Retype every line of the listing below exactly as it appears, leaving out the pictures.

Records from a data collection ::
--- START ---

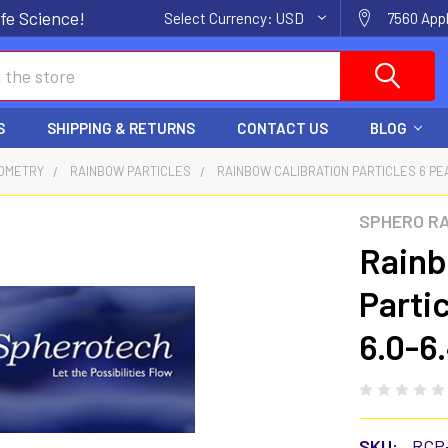
fe Science!
Select Currency:
USD
7560 Appl
S
SHIPPING & RETURNS
CONTACT US
BLOG
OMETRY
RAINBOW PARTICLES
RAINBOW CALIBRATION PARTICLES 6 PEA
SPHERO R
Rainb
Parti
6.0-6
SKU:
RCP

--- END ---

Response box ::
fe Science!
Select Currency:
USD
7560 Appl
S
SHIPPING & RETURNS
CONTACT US
BLOG
OMETRY
RAINBOW PARTICLES
RAINBOW CALIBRATION PARTICLES 6 PEA
SPHERO R
Rainb
Parti
6.0-6
SKU:
RCP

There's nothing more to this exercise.